Algadiv en de vrouwen verdwijnen in de tram, de vrouwen maken plezier in het verlichte bokaal tegen het schemerduister van de ochtend. Selina komt aan voor de volgende tram. Ze pakt vandaag accessoires in voor Volvo in Oostakker, van acht tot vier, zegt ze met een montere uitgeslapenheid. Het is een studentenjobje om wat geld opzij te zetten voor tijden van tegenspoed, eind september start ze opnieuw met haar studie voor sociaal werkster aan hogeschool. Ik denk gerustgesteld dat het goed komt met de wereld, als jongedames op die leeftijd al zo volwassen zijn. Aan de overkant draait de bakkerij als een tierelier, het is een komen en gaan van jewelste. Vlak voor ons trekt een auto met brullende uitlaat op, bij iedereen gaan de wenkbrauwen van ergernis omlaag, de auto heeft een gepersonaliseerde nummerplaat, sommige idioten handtekenen graag hun stommiteiten. Achter ons wordt het fietspad nog drukker gebruikt, koersfietsjes doorklieven de frisse ochtendlucht, voorzienende middenklassedames zijn op hun elektrische fietsen uitgedost als een halve kerstboom met flikkerende lichtjes. Twee prille tieners staan schattig samen op een elektrische step.

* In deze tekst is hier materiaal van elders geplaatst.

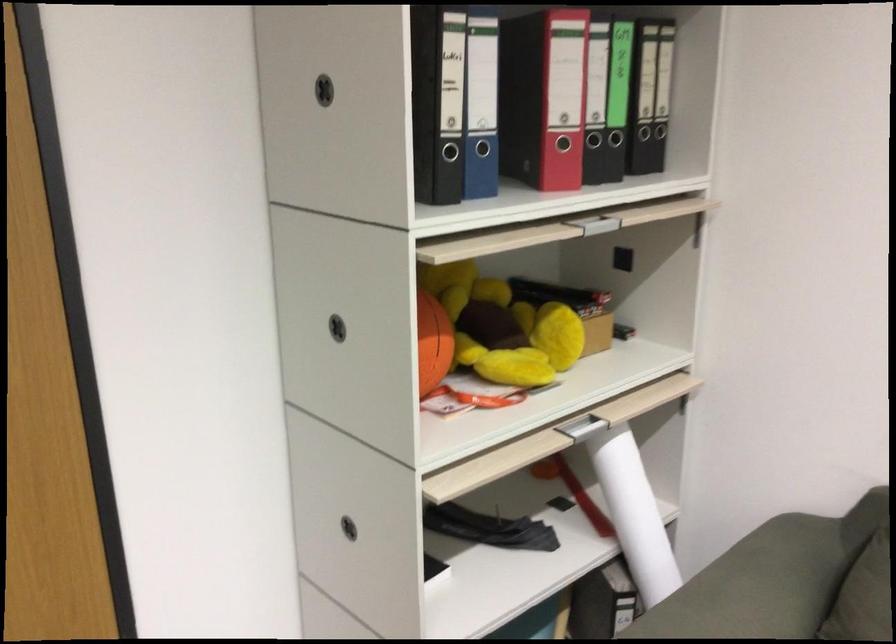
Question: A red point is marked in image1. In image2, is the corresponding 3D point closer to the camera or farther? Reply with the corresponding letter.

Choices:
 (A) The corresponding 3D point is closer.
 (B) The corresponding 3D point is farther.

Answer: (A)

Hassan komt erbij zitten, hij gaat poetsen in een ziekenhuis, je ziet en hoort dat hij van aanpakken weet, het zal blinken vandaag. Weer speelt tram 1 van PacMan, haphap, de bankjes zijn leeg. Een windhond trekt een bazinnetje voort op het zebrapad, verdorie toch, bazin, wat ben je traag, hoe komt het dat jullie mensen baas over ons zijn, terwijl jullie zo weinig kunnen? Sofiane vertrekt om 7 uur al richting school, hij zal daar pas aankomen om 8u30, bakkersgast wordt hij, zegt hij met realisme in zijn stem. Of informaticus, staat hij zichzelf toe om te dromen. Kanil, 12, net gestart op Don Bosco, in de richting ICT, knikt bevestigend. De lucht begint te klaren, een vliegtuig trekt een spoor van watten in het lichte roze en het blauw. Nog twee vrouwen die liever niet praten, maar misschien gaan poetsen? De Bloemekeswijk schrobt vandaag gans Gent proper! Een bestelwagen vol vers geschilde frieten zoeft voorbij, opzij opzij opzij, de chauffeur roept druk in zijn telefoon en buigt voorover over zijn stuur, alsof hij het busje nog harder vooruit wil laten gaan, twee jongemannen wachten gelaten aan het zebrapad, ze kennen hun plaats in de verkeersvoedselketen. In de tram die stopt, zit iedereen op schermpjes, een dertigtal mensen, de lichamen op een paar meter van mekaar, de koppen verspreid over de hele wereld door het Internet. Robert is 17 en vertrekt naar zijn richting kantoor, hij spreekt over school met een enthousiasme dat ik me niet herinner bij mezelf op die leeftijd, ik ben blij voor hem, en ik heb er zelf deugd van. Sarah is 28 en vertrekt met haar zoontje Adam (5) naar Sint-Pieters. Zo vroeg? Adam wil graag aan het raam zitten, en de vroege trams zijn minder druk. Waw, moeders, ze brengen offers die ik niet eens zou kunnen bedenken. Zoals boterhammen smeren, bijvoorbeeld, wat mijn vrouw nu staat te doen voor de kinderen. Ik ga binnen, om voor de verandering eens mee te helpen. Dag vroege tram 1, dag vele wakkere mensen.